Direi proprio Il varco del mostro. Ma non so dire quanto tale preferenza derivi da una effettiva compiutezza artistica del racconto e quanto dal legame biografico che mi unisce ad esso dall’età di sedici anni. Certo è che dal punto di vista narrativo mi sembra uno dei più riusciti della raccolta: teso, concentrato, senza lungaggini. Anche l’impianto teorico e pseudoscientifico, di cui abbonda al contrario il finale dell’ultimo, è qui ridotto al minimo e menzionato quel tanto che basta perché il lettore capisca quello che Carnacki sta facendo, come si muove all’interno della Camera Grigia, come si difende da quella forza che fa sbattere la porta di notte e trascina le coperte nell’angolo della stanza. E poi è un racconto importante perché introduce il pentacolo elettrico, strumento indispensabile al protagonista, e il misterioso Rituale Saamaa, ad esso collegato.
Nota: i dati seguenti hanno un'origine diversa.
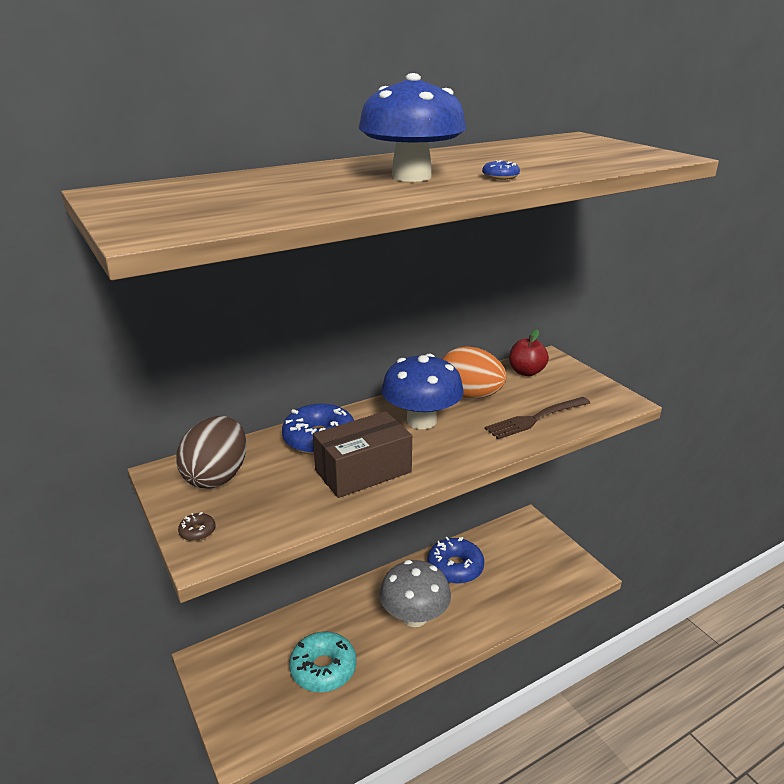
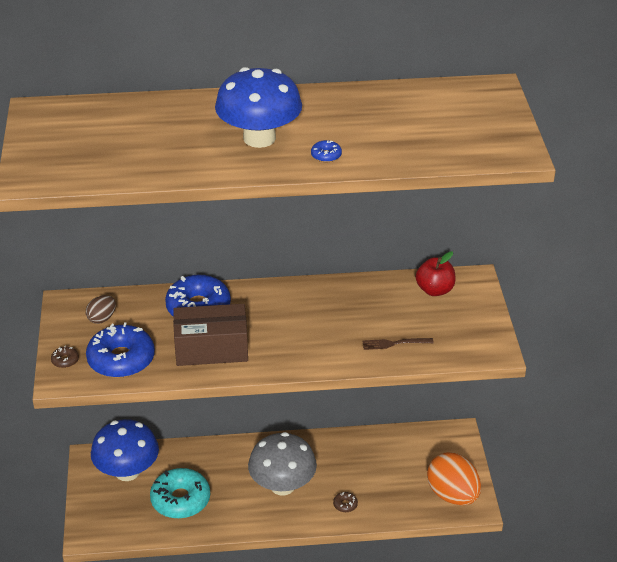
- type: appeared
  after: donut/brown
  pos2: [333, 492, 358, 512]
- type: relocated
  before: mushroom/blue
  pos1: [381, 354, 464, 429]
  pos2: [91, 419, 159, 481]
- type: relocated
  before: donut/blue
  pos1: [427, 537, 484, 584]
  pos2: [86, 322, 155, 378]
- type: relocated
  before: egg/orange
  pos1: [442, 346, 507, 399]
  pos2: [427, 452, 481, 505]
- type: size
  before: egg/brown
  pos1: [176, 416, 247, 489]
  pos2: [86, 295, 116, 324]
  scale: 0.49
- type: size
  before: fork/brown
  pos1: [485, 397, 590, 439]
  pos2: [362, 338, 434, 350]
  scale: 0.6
Ricordo che, quando lo lessi la prima volta, mi colpì il fatto che Carnacki provasse così tanta paura – e non esitasse per giunta ad ammetterlo – al cospetto dell’ignoto. Se nel Caso dell’uomo che grugniva mostra tanto coraggio, nel Varco del mostro al contrario non fa altro che tremare! Oggi mi chiedo chi, convinto di avere la propria casa infestata da presenze soprannaturali, accetterebbe di affidarsi a un ghost hunter che non esita addirittura a darsela a gambe come fa il nostro nel successivo La casa fra i lauri. Ma poi penso che la specificità di Carnacki sia proprio questa: non avere timore di provare paura (se mi è consentito il gioco di parole). Che è poi quello che a sedici anni mi permise probabilmente di identificarmi in un personaggio così vicino all’Altrove (per riprendere un termine da lui utilizzato) eppure nello stesso tempo così umanamente atterrito da esso.
Nella lista dei racconti preferiti includerei poi il primo della raccolta, L’entità invisibile, che Antonio Debenedetti, recensendo l’edizione da me curata, ha definito il migliore della raccolta. Ma inserirei anche L’inquilino dell’ultima casa, con quel suo incipit così inquietante, e quel suo finale che resta sospeso fra l’étrange e il merveilleux, non essendo poi chiaro se gli accadimenti soprannaturali si siano realmente verificati e perché ognuno sia stato testimone di qualcosa di diverso.
Pensi di dedicarti alla traduzione e cura di opere simili in futuro?
Sì, mi piacerebbe molto farlo. All’indomani dell’attenzione che alcuni recensori hanno rivolto alla mia edizione di Carnacki – Antonio Debenedetti sul “Corriere della Sera”; Alessandro Beretta su “Rolling Stone Italia”; Loris Tassi su “Blow Up” – ho pensato di proseguire lungo la strada della traduzione di testi di letteratura fantastica. Ho in cantiere alcuni progetti, cui mi accingo a dare corpo. Ma preferisco lasciare l’attesa rimandandone la rivelazione ad altro momento. Credo che lo stesso Carnacki, che non ama raccontare le proprie storie fin quando non ritiene sia giunto il momento di farlo, mi comprenderebbe!